O levantamento também traz contrastes regionais: o Norte permanece com a menor parcela em prédios (7%) e as capitais registram extremos — Vitória tem 46,7% de moradores em apartamentos, enquanto Campo Grande aparece com apenas 7,8%. Na capital paulista, 62,5% residem em casas e 37,4% em apartamentos. Esses recortes ajudam a mapear onde a verticalização avança com mais intensidade.

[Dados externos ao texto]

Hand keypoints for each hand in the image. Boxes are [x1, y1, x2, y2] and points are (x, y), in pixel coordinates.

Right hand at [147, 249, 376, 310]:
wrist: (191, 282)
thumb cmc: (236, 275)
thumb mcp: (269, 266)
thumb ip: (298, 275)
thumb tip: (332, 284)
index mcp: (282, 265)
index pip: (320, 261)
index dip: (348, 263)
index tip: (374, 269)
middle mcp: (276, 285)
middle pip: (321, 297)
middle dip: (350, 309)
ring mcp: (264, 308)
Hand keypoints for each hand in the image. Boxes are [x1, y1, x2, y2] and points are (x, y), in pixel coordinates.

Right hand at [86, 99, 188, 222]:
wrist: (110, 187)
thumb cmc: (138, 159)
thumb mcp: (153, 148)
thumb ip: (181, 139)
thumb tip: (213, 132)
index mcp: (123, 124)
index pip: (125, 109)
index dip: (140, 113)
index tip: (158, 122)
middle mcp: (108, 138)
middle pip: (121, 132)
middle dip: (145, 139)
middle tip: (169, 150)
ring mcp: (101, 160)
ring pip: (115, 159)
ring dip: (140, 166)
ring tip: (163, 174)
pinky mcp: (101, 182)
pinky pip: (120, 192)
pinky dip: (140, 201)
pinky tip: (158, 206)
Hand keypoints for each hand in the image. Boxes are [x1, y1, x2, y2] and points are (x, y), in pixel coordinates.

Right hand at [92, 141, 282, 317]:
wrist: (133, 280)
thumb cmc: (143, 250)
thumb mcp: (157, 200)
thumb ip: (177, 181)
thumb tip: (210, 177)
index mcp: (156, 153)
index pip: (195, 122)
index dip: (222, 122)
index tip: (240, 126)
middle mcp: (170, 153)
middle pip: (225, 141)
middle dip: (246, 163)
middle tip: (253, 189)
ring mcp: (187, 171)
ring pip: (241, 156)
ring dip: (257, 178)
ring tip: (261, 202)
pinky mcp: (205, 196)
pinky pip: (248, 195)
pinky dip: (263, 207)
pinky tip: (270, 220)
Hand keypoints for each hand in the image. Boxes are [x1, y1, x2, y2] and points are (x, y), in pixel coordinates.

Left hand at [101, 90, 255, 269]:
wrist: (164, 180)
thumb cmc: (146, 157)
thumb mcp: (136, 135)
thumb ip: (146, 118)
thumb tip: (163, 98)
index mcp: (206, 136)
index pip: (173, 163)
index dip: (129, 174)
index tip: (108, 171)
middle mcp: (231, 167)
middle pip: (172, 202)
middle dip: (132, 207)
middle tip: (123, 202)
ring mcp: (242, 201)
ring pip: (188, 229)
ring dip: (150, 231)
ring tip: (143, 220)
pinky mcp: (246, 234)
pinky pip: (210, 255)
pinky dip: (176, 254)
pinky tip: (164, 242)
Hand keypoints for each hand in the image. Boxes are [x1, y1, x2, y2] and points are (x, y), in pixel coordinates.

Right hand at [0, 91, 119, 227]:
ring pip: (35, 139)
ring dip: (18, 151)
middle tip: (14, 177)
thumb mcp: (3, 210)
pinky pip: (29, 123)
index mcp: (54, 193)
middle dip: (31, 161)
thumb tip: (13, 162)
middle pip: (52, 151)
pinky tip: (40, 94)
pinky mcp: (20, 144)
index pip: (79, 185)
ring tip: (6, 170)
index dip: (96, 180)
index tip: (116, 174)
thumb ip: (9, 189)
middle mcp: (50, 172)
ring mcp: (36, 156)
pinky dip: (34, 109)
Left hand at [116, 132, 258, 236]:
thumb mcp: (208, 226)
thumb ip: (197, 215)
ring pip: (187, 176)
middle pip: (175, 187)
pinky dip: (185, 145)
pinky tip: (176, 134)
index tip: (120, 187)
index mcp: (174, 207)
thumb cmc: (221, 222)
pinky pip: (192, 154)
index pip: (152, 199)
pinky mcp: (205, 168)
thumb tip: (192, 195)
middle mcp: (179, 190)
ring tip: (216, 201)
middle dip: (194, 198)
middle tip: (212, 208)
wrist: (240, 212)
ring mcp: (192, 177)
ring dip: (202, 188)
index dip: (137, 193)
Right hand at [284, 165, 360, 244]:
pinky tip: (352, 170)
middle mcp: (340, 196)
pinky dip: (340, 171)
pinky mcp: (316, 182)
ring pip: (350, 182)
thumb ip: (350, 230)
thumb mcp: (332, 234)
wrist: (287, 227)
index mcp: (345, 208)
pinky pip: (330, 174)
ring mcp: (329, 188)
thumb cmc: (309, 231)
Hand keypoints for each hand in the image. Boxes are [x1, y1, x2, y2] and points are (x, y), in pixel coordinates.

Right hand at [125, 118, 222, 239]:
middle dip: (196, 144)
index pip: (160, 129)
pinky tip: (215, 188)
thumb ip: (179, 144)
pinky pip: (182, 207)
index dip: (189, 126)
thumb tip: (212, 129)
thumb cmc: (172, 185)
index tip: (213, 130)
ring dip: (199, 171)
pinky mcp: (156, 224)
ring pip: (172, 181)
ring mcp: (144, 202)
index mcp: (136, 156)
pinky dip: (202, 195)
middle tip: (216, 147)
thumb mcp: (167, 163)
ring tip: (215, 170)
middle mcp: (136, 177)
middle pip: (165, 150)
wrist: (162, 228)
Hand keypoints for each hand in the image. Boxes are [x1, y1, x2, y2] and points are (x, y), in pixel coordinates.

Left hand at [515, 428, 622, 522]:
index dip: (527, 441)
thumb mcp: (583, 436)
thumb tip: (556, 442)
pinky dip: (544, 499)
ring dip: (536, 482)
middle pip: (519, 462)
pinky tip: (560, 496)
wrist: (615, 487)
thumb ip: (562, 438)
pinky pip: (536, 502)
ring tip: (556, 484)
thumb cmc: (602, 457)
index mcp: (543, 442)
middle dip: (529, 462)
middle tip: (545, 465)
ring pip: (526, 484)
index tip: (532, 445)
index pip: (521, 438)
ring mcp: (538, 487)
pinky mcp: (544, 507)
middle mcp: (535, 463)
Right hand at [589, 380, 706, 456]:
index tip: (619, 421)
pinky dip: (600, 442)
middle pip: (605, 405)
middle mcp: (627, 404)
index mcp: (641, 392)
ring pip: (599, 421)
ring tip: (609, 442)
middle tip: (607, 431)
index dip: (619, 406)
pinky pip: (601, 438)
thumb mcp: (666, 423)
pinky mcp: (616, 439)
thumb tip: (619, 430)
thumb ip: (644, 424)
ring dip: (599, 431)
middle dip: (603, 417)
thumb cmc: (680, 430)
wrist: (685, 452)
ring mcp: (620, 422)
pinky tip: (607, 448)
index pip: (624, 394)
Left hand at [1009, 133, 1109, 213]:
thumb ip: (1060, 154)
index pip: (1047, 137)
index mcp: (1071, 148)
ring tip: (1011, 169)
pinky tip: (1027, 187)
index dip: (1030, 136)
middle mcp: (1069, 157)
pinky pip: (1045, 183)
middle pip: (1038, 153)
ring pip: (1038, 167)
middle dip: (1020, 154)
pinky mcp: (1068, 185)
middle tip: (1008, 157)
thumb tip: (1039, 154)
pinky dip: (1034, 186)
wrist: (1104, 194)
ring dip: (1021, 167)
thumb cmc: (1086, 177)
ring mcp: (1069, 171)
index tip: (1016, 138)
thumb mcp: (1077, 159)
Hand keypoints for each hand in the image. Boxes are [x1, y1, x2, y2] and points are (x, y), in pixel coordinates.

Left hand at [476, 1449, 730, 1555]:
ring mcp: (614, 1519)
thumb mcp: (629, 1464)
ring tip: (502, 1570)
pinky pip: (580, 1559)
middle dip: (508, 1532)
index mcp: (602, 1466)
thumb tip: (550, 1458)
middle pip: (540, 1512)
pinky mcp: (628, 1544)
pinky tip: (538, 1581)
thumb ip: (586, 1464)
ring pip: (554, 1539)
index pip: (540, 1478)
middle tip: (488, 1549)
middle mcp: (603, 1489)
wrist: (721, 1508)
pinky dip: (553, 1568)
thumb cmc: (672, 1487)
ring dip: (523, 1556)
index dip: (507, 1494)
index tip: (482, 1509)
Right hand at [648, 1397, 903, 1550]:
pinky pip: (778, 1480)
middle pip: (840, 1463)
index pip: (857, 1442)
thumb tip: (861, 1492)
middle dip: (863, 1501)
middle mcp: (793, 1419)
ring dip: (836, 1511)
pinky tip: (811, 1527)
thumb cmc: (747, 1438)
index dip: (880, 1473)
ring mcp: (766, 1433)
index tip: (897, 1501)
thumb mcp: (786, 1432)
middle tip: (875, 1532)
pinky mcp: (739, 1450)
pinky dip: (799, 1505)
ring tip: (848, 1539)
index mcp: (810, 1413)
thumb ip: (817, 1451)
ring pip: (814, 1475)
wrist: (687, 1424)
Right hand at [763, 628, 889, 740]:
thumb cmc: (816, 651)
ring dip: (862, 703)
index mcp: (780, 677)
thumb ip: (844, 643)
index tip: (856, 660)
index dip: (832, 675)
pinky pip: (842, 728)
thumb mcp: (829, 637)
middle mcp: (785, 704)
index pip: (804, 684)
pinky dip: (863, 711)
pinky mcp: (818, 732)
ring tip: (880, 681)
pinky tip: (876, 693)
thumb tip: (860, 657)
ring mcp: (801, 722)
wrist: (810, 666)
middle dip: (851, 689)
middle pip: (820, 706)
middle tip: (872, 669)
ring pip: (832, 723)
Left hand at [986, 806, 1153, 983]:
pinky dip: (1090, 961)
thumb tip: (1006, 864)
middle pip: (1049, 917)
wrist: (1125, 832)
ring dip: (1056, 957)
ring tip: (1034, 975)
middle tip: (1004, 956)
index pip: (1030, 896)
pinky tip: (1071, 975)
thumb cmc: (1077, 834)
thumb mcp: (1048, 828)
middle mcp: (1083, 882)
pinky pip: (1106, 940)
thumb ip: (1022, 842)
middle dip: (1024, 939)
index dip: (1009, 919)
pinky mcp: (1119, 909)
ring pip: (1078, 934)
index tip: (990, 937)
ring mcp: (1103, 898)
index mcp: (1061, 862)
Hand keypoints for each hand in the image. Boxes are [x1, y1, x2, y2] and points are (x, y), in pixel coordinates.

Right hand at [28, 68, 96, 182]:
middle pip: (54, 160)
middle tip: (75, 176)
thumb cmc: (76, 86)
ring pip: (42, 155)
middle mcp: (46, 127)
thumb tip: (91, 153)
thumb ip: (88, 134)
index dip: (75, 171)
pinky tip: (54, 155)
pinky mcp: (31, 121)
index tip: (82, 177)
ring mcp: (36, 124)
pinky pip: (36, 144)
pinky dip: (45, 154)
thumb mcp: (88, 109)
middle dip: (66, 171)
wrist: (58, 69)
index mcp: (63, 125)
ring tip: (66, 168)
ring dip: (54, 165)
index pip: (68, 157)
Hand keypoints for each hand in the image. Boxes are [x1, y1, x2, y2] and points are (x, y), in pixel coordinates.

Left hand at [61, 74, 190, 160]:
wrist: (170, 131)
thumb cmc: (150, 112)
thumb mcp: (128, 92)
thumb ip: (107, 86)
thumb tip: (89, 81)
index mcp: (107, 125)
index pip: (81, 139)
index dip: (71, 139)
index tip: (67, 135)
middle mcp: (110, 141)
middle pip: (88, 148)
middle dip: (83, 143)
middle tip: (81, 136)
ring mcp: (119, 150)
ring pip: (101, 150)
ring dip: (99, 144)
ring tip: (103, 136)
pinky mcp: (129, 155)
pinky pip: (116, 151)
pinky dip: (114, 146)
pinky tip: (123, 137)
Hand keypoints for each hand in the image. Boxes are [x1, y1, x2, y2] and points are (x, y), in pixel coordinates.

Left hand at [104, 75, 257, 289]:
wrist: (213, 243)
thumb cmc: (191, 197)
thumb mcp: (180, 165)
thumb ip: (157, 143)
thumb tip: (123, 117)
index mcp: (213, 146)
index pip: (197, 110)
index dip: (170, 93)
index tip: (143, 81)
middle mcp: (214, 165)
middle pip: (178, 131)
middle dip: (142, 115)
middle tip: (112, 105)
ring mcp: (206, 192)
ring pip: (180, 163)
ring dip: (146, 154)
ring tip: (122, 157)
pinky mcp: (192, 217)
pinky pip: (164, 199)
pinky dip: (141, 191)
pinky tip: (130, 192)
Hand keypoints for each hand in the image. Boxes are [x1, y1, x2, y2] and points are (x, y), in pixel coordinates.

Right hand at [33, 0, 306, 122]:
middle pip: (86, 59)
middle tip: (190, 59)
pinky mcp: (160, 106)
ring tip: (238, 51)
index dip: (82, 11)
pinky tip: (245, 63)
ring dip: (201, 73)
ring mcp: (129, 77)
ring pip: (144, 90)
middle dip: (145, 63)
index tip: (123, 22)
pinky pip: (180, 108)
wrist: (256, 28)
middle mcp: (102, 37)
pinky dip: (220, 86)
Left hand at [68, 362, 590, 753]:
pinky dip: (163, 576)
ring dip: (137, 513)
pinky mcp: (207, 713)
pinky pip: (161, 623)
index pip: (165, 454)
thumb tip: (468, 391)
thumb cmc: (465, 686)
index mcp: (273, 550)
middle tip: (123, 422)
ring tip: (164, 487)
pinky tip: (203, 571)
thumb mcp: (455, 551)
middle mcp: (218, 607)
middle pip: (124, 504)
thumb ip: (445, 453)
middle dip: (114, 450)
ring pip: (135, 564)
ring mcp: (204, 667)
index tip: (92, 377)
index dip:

O analista do IBGE ouvido pela pesquisa atribui o fenômeno à busca por maior densidade nas grandes cidades e a fatores como percepção de segurança em condomínios. O mercado imobiliário, por sua vez, tende a explorar a oportunidade econômica ao substituir casas por edifícios em terrenos antes ocupados por poucas moradias.
A mudança de perfil residencial tem implicações práticas: concentração em prédios eleva a pressão sobre transporte, saneamento, saúde e serviços locais, além de exigir revisão de normas urbanísticas e decisão fiscal por parte dos municípios. Entre 2016 e 2025, o número de moradores em apartamentos cresceu 36,1% no país (de 23,5 milhões para 32 milhões) e 27,9% no Sudeste (14 milhões para 18 milhões), enquanto o contingente em casas praticamente estagnou no Brasil e caiu no Sudeste, sinalizando uma transformação na ocupação do solo que autoridades e gestores públicos precisarão enfrentar.